-------- Vorliegender Auszug --------

Niki - Von allem ein Bisschen

Niki – Von allem ein Bisschen

Niki, ein junger Mann von 34 Jahren, erzählt von seiner Arbeitswelt. Zum Teil in der Welt des New Work daheim, zum Teil auch in der Welt des analogen Arbeitens – irgendwo dazwischen also.

Und so ist auch seine Sichtweise, aber hören Sie selber.

Dauer: 00:13:54

Veröffentlicht am: 20.12.2023

Transkript

Niki:
Wir sind in einer Zeit, wo eigentlich alles vorhanden und erreicht worden ist, was die letzten 100 Jahre die Menschheit auf die Beine gestellt hat. Und so wie ich den Job auch übernommen habe, im wirklichen Sinne, sehe ich uns alle so als ein bisschen der Verwalter der bereits aufgestellten Sachen.

Richard:
Lieber Niki, kannst du dich kurz vorstellen? Hallo,

Niki:
Ich bin der Niki. Ich bin 34 Jahre alt. Ich arbeite in Wien, plane aber bald wieder zurück nach Graz zu ziehen. Es hält mich nicht besonders viel in Wien und ich war jetzt sehr lange dort. Der Job ist nicht mehr das, was ich mir so ganz vorstelle.

-------- Bereitgestellte Daten --------

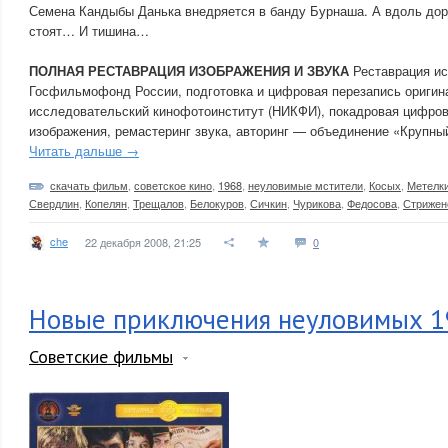
Семена Кандыбы Данька внедряется в банду Бурнаша. А вдоль дор
стоят… И тишина…
ПОЛНАЯ РЕСТАВРАЦИЯ ИЗОБРАЖЕНИЯ И ЗВУКА
Реставрация и
Госфильмофонд России, подготовка и цифровая перезапись ориги
исследовательский кинофотоинститут (НИКФИ), покадровая цифров
изображения, ремастеринг звука, авторинг — объединение «Крупны
Читать дальше →
скачать фильм
,
советское кино
,
1968
,
неуловимые мстители
,
Косых
,
Метелк
Свердлин
,
Копелян
,
Трещалов
,
Белокуров
,
Сичкин
,
Чурикова
,
Федосова
,
Стрижен
che
22 декабря 2008, 21:25
0
Новые приключения неуловимых 19
Советские фильмы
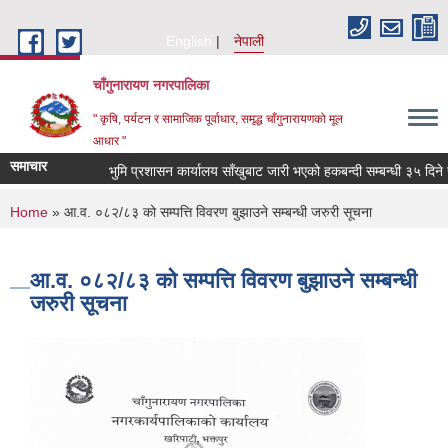
Skip to main content
English
नेपाली
चाँगुनारायण नगरपालिका
" कृषि, पर्यटन र सामाजिक पूर्वाधार, समृद्ध चाँगुनारायणको मूल
आधार "
समाचार
भुमि प्रशासन कार्यालय साँखुबाट जारी भएको हकबन्दी सम्बन्धी ३५ दिने सार्
You are here
Home
» आ.व. ०८२/८३ को सम्पत्ति विवरण बुझाउने सम्बन्धी जरुरी सूचना
आ.व. ०८२/८३ को सम्पत्ति विवरण बुझाउने सम्बन्धी
जरुरी सूचना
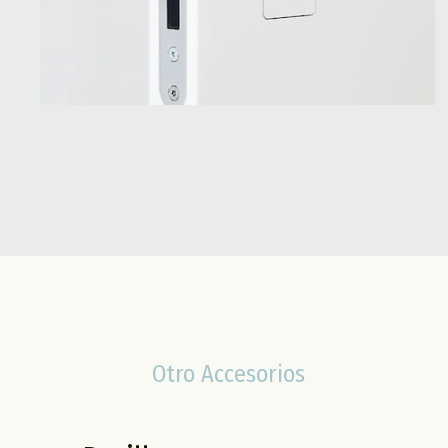
Otro Accesorios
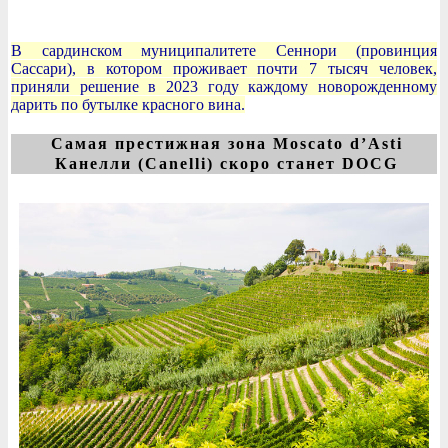
В сардинском муниципалитете Сеннори (провинция
Сассари), в котором проживает почти 7 тысяч человек,
приняли решение в 2023 году каждому новорожденному
дарить по бутылке красного вина.
Самая престижная зона Moscato d’Asti
Канелли (Canelli) скоро станет DOCG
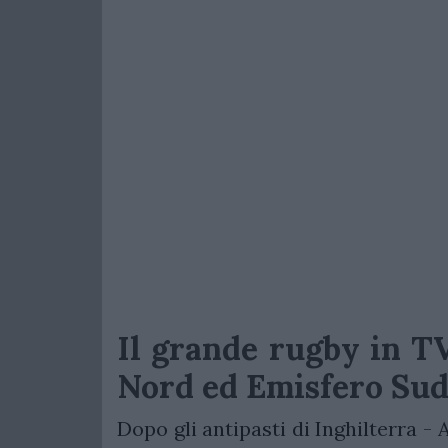
Il grande rugby in TV
Nord ed Emisfero Su
Dopo gli antipasti di Inghilterra - A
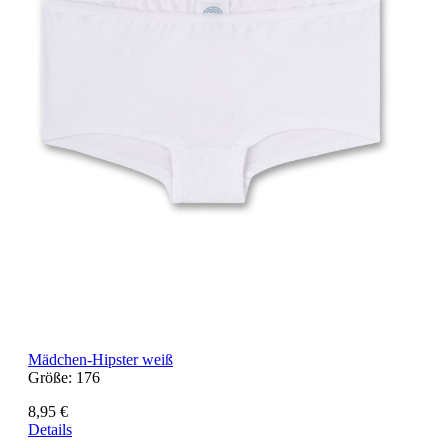
Mädchen-Hipster weiß
Größe:
176
8,95 €
Details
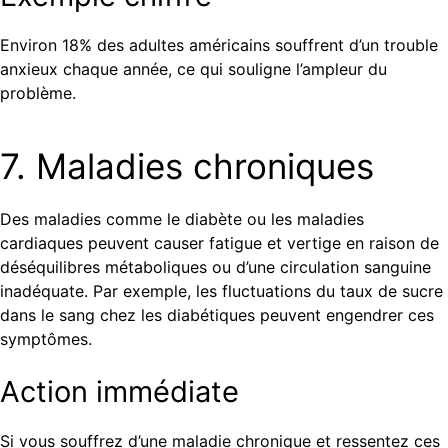
Environ 18% des adultes américains souffrent d’un trouble
anxieux chaque année, ce qui souligne l’ampleur du
problème.
7. Maladies chroniques
Des maladies comme le diabète ou les maladies
cardiaques peuvent causer fatigue et vertige en raison de
déséquilibres métaboliques ou d’une circulation sanguine
inadéquate. Par exemple, les fluctuations du taux de sucre
dans le sang chez les diabétiques peuvent engendrer ces
symptômes.
Action immédiate
Si vous souffrez d’une maladie chronique et ressentez ces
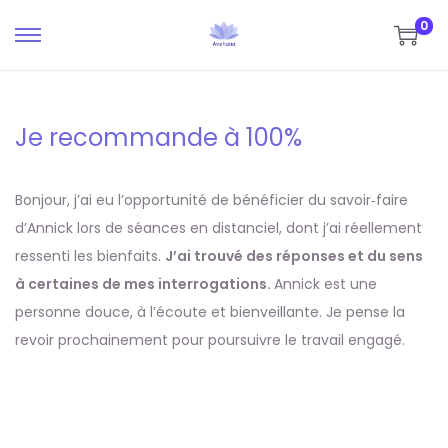
0
P
P
a
a
s
s
Je recommande à 100%
s
s
e
e
r
r
Bonjour, j’ai eu l’opportunité de bénéficier du savoir‑faire
à
a
d’Annick lors de séances en distanciel, dont j’ai réellement
l
u
ressenti les bienfaits.
J’ai trouvé des réponses et du sens
a
c
à certaines de mes interrogations.
Annick est une
n
o
personne douce, à l’écoute et bienveillante. Je pense la
a
n
revoir prochainement pour poursuivre le travail engagé.
v
t
i
e
g
n
a
u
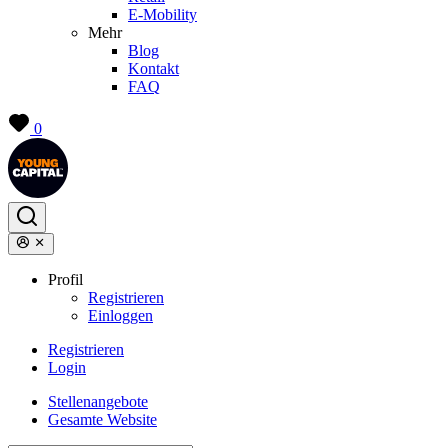
E-Mobility
Mehr
Blog
Kontakt
FAQ
0
Profil
Registrieren
Einloggen
Registrieren
Login
Stellenangebote
Gesamte Website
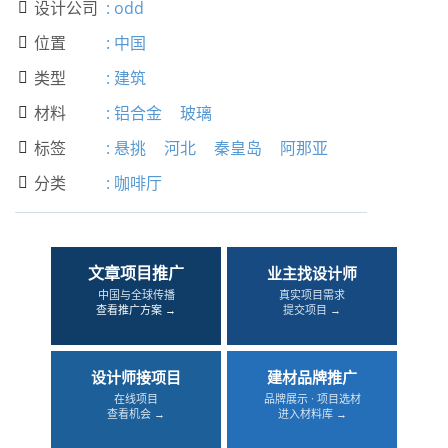
设计公司
:
odd

位置
:
中国

类型
:
建筑

材料
:
铝合金
玻璃

标签
:
悬挑
河北
秦皇岛
阿那亚

分类
:
咖啡厅

文章项目推广
业主找设计师
中国与全球传播
真实项目需求
查看推广方案 →
提交项目 →
设计师接项目
建材品牌推广
在线项目
品牌展示 · 项目选材
查看机会 →
进入材料库 →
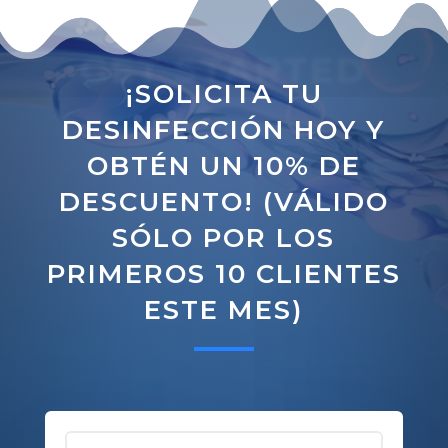
GET STARTED
¡SOLICITA TU
DESINFECCIÓN HOY Y
OBTÉN UN 10% DE
DESCUENTO! (VÁLIDO
SÓLO POR LOS
PRIMEROS 10 CLIENTES
ESTE MES)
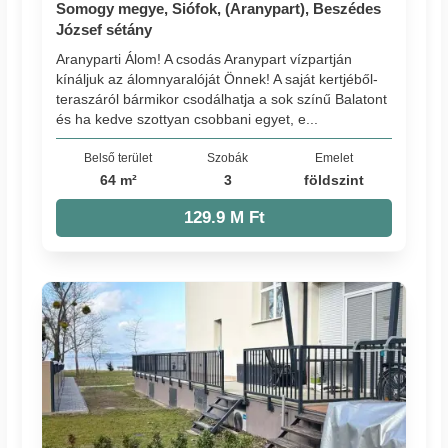
Somogy megye, Siófok, (Aranypart), Beszédes
József sétány
Aranyparti Álom! A csodás Aranypart vízpartján
kínáljuk az álomnyaralóját Önnek! A saját kertjéből-
teraszáról bármikor csodálhatja a sok színű Balatont
és ha kedve szottyan csobbani egyet, e...
Belső terület
Szobák
Emelet
64 m²
3
földszint
129.9 M Ft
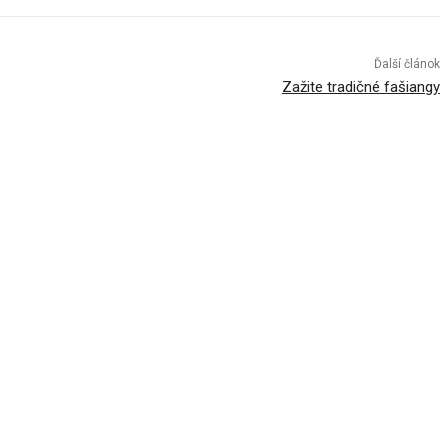
Ďalší článok
Zažite tradičné fašiangy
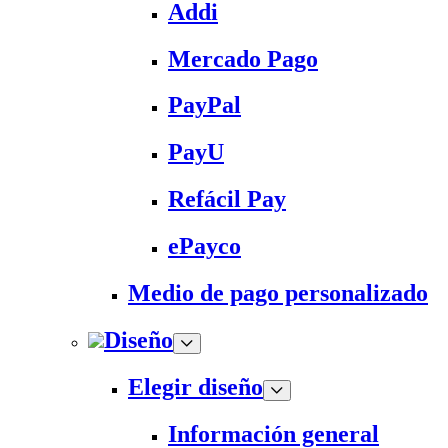
Addi
Mercado Pago
PayPal
PayU
Refácil Pay
ePayco
Medio de pago personalizado
Diseño
Elegir diseño
Información general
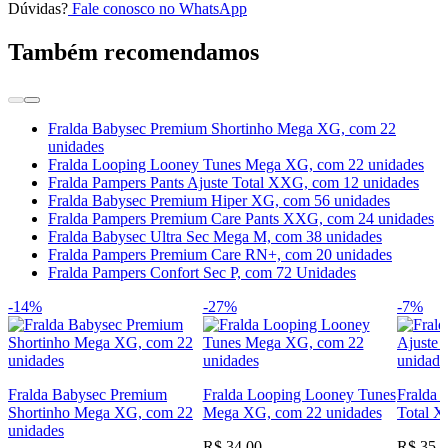
Dúvidas?
Fale conosco no WhatsApp
Também recomendamos
Fralda Babysec Premium Shortinho Mega XG, com 22
unidades
Fralda Looping Looney Tunes Mega XG, com 22 unidades
Fralda Pampers Pants Ajuste Total XXG, com 12 unidades
Fralda Babysec Premium Hiper XG, com 56 unidades
Fralda Pampers Premium Care Pants XXG, com 24 unidades
Fralda Babysec Ultra Sec Mega M, com 38 unidades
Fralda Pampers Premium Care RN+, com 20 unidades
Fralda Pampers Confort Sec P, com 72 Unidades
-14%
-27%
-7%
Fralda Babysec Premium
Fralda Looping Looney Tunes
Fralda 
Shortinho Mega XG, com 22
Mega XG, com 22 unidades
Total X
unidades
R$ 34,00
R$ 35,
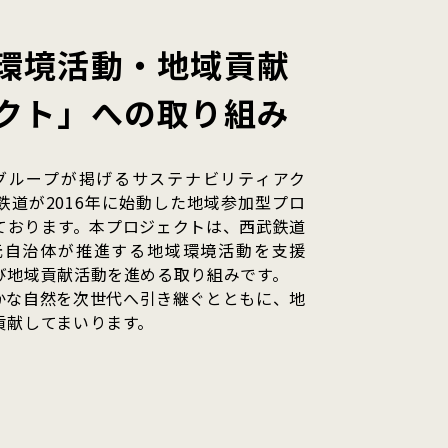
環境活動・地域貢献
クト」への取り組み
西武グループが掲げるサステナビリティアク
鉄道が2016年に始動した地域参加型プロ
ております。
本プロジェクトは、西武鉄道
元自治体が推進する地域環境活動を支援
び地域貢献活動を進める取り組みです。
かな自然を次世代へ引き継ぐとともに、地
貢献してまいります。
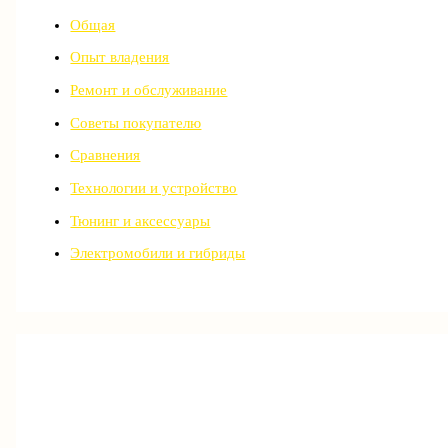
Общая
Опыт владения
Ремонт и обслуживание
Советы покупателю
Сравнения
Технологии и устройство
Тюнинг и аксессуары
Электромобили и гибриды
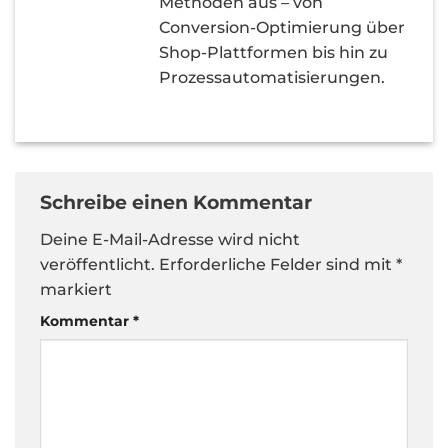
Methoden aus – von
Conversion-Optimierung über
Shop-Plattformen bis hin zu
Prozessautomatisierungen.
Schreibe einen Kommentar
Deine E-Mail-Adresse wird nicht
veröffentlicht.
Erforderliche Felder sind mit
*
markiert
Kommentar
*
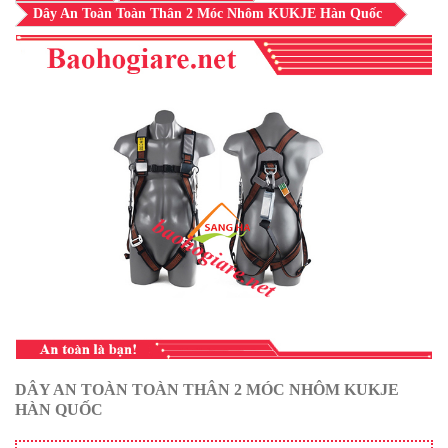
Dây An Toàn Toàn Thân 2 Móc Nhôm KUKJE Hàn Quốc
DÂY AN TOÀN TOÀN THÂN 2 MÓC NHÔM KUKJE
HÀN QUỐC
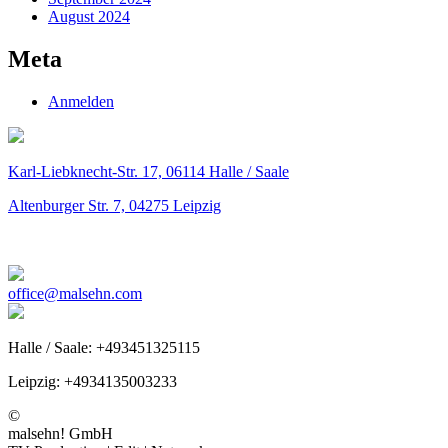
August 2024
Meta
Anmelden
Karl-Liebknecht-Str. 17,
06114
Halle / Saale
Altenburger Str. 7,
04275
Leipzig
office@malsehn.com
Halle / Saale: +493451325115
Leipzig: +4934135003233
©
malsehn! GmbH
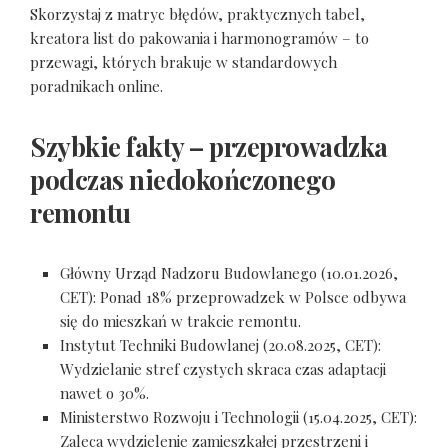
Skorzystaj z matryc błędów, praktycznych tabel,
kreatora list do pakowania i harmonogramów – to
przewagi, których brakuje w standardowych
poradnikach online.
Szybkie fakty – przeprowadzka
podczas niedokończonego
remontu
Główny Urząd Nadzoru Budowlanego (10.01.2026,
CET): Ponad 18% przeprowadzek w Polsce odbywa
się do mieszkań w trakcie remontu.
Instytut Techniki Budowlanej (20.08.2025, CET):
Wydzielanie stref czystych skraca czas adaptacji
nawet o 30%.
Ministerstwo Rozwoju i Technologii (15.04.2025, CET):
Zaleca wydzielenie zamieszkałej przestrzeni i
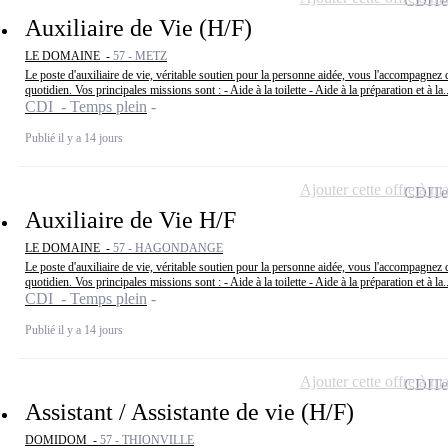
CDI
Te
Auxiliaire de Vie (H/F)
LE DOMAINE -
57 - METZ
Le poste d'auxiliaire de vie, véritable soutien pour la personne aidée, vous l'accompagnez
quotidien. Vos principales missions sont : - Aide à la toilette - Aide à la préparation et à la..
CDI - Temps plein
Publié il y a 14 jours
Ajouter cette offre à ma
CDI
Te
Auxiliaire de Vie H/F
LE DOMAINE -
57 - HAGONDANGE
Le poste d'auxiliaire de vie, véritable soutien pour la personne aidée, vous l'accompagnez
quotidien. Vos principales missions sont : - Aide à la toilette - Aide à la préparation et à la..
CDI - Temps plein
Publié il y a 14 jours
Ajouter cette offre à ma
CDI
Te
Assistant / Assistante de vie (H/F)
DOMIDOM -
57 - THIONVILLE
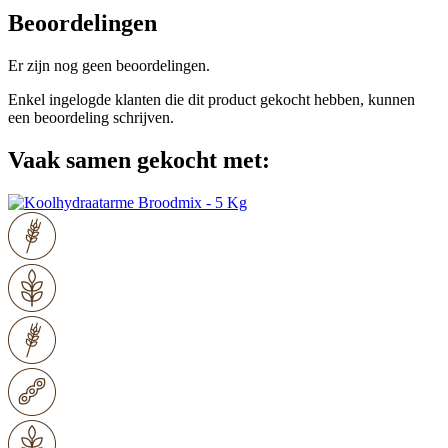
Beoordelingen
Er zijn nog geen beoordelingen.
Enkel ingelogde klanten die dit product gekocht hebben, kunnen
een beoordeling schrijven.
Vaak samen gekocht met:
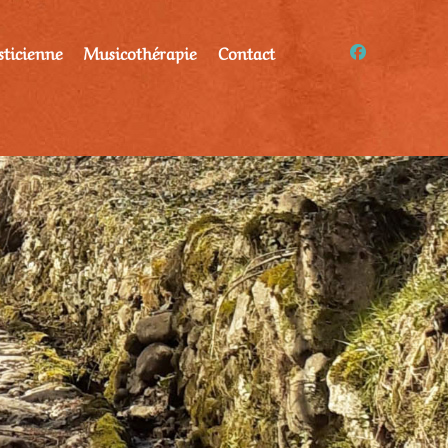
sticienne
Musicothérapie
Contact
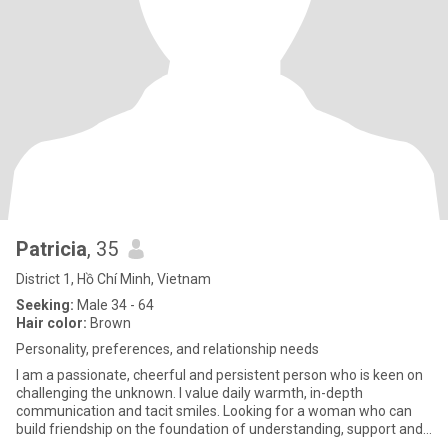
Patricia
, 35
District 1, Hồ Chí Minh, Vietnam
Seeking:
Male 34 - 64
Hair color:
Brown
Personality, preferences, and relationship needs
I am a passionate, cheerful and persistent person who is keen on
challenging the unknown. I value daily warmth, in-depth
communication and tacit smiles. Looking for a woman who can
build friendship on the foundation of understanding, support and
comm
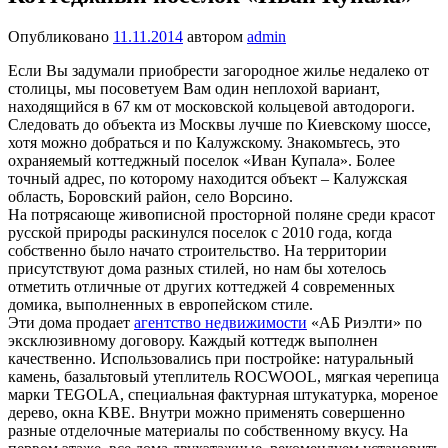
Опубликовано
11.11.2014
автором
admin
Если Вы задумали приобрести загородное жилье недалеко от
столицы, мы посоветуем Вам один неплохой вариант,
находящийся в 67 км от московской кольцевой автодороги.
Следовать до объекта из Москвы лучше по Киевскому шоссе,
хотя можно добраться и по Калужскому. Знакомьтесь, это
охраняемый коттеджный поселок «Иван Купала». Более
точный адрес, по которому находится объект – Калужская
область, Боровский район, село Ворсино.
На потрясающе живописной просторной поляне среди красот
русской природы раскинулся поселок с 2010 года, когда
собственно было начато строительство. На территории
присутствуют дома разных стилей, но нам бы хотелось
отметить отличные от других коттеджей 4 современных
домика, выполненных в европейском стиле.
Эти дома продает
агентство недвижимости
«АБ Риэлти» по
эксклюзивному договору. Каждый коттедж выполнен
качественно. Использовались при постройке: натуральный
камень, базальтовый утеплитель ROCWOOL, мягкая черепица
марки TEGOLA, специальная фактурная штукатурка, мореное
дерево, окна KBE. Внутри можно применять совершенно
разные отделочные материалы по собственному вкусу. На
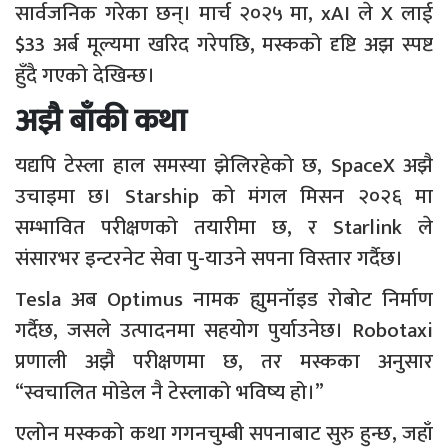
सार्वजनिक गरेका छन्। मार्च २०२५ मा, xAI ले X लाई
$33 अर्ब मूल्यमा खरिद गरेपछि, मस्कको दृष्टि अझ स्पष्ट
हुँदै गएको देखिन्छ।
अझै बाँकी कथा
यद्यपि टेस्ला हाल समस्या झेलिरहेको छ, SpaceX अझै
उचाइमा छ। Starship को मंगल मिसन २०२६ मा
सम्भावित परीक्षणको तयारीमा छ, र Starlink ले
संसारभर इन्टरनेट सेवा पु-याउने सपना विस्तार गर्दैछ।
Tesla अब Optimus नामक ह्युमनॉइड रोबोट निर्माण
गर्दैछ, जसले उत्पादनमा सहयोग पुर्याउनेछ। Robotaxi
प्रणाली अझै परीक्षणमा छ, तर मस्कका अनुसार
“स्वचालित मोडेल नै टेस्लाको भविष्य हो।”
एलोन मस्कको कथा गगनचुम्बी सपनाबाट सुरु हुन्छ, जहाँ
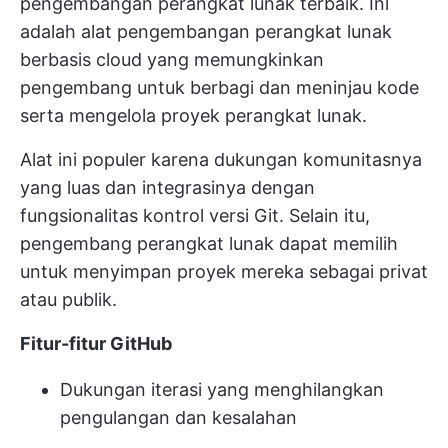
pengembangan perangkat lunak terbaik. Ini
adalah alat pengembangan perangkat lunak
berbasis cloud yang memungkinkan
pengembang untuk berbagi dan meninjau kode
serta mengelola proyek perangkat lunak.
Alat ini populer karena dukungan komunitasnya
yang luas dan integrasinya dengan
fungsionalitas kontrol versi Git. Selain itu,
pengembang perangkat lunak dapat memilih
untuk menyimpan proyek mereka sebagai privat
atau publik.
Fitur-fitur GitHub
Dukungan iterasi yang menghilangkan
pengulangan dan kesalahan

--------

Anforderung 1 ▸
In welcher Stadt arbeitet Niki laut dem Auszug derzeit?
Anforderung 2 ▸
Gib bitte aus den Datensätzen den Abschnitt wörtlich wieder, der mit der Zeile beginnt, die "Опубликовано" enthält, und mit der Zeile endet, die "एलोन मस्कको कथा" enthält, beide Zeilen eingeschlossen. Lass die Bilder dabei weg.
Die Datensätze stehen in keinem Zusammenhang mit dem Auszug.

Schriftliche Antwort 1 ▸
In Wien.

Schriftliche Antwort 2 ▸
Опубликовано
11.11.2014
автором
admin
Если Вы задумали приобрести загородное жилье недалеко от
столицы, мы посоветуем Вам один неплохой вариант,
находящийся в 67 км от московской кольцевой автодороги.
Следовать до объекта из Москвы лучше по Киевскому шоссе,
хотя можно добраться и по Калужскому. Знакомьтесь, это
охраняемый коттеджный поселок «Иван Купала». Более
точный адрес, по которому находится объект – Калужская
область, Боровский район, село Ворсино.
На потрясающе живописной просторной поляне среди красот
русской природы раскинулся поселок с 2010 года, когда
собственно было начато строительство. На территории
присутствуют дома разных стилей, но нам бы хотелось
отметить отличные от других коттеджей 4 современных
домика, выполненных в европейском стиле.
Эти дома продает
агентство недвижимости
«АБ Риэлти» по
эксклюзивному договору. Каждый коттедж выполнен
качественно. Использовались при постройке: натуральный
камень, базальтовый утеплитель ROCWOOL, мягкая черепица
марки TEGOLA, специальная фактурная штукатурка, мореное
дерево, окна KBE. Внутри можно применять совершенно
разные отделочные материалы по собственному вкусу. На
सार्वजनिक गरेका छन्। मार्च २०२५ मा, xAI ले X लाई
$33 अर्ब मूल्यमा खरिद गरेपछि, मस्कको दृष्टि अझ स्पष्ट
हुँदै गएको देखिन्छ।
अझै बाँकी कथा
यद्यपि टेस्ला हाल समस्या झेलिरहेको छ, SpaceX अझै
उचाइमा छ। Starship को मंगल मिसन २०२६ मा
सम्भावित परीक्षणको तयारीमा छ, र Starlink ले
संसारभर इन्टरनेट सेवा पु-याउने सपना विस्तार गर्दैछ।
Tesla अब Optimus नामक ह्युमनॉइड रोबोट निर्माण
गर्दैछ, जसले उत्पादनमा सहयोग पुर्याउनेछ। Robotaxi
प्रणाली अझै परीक्षणमा छ, तर मस्कका अनुसार
“स्वचालित मोडेल नै टेस्लाको भविष्य हो।”
एलोन मस्कको कथा गगनचुम्बी सपनाबाट सुरु हुन्छ, जहाँ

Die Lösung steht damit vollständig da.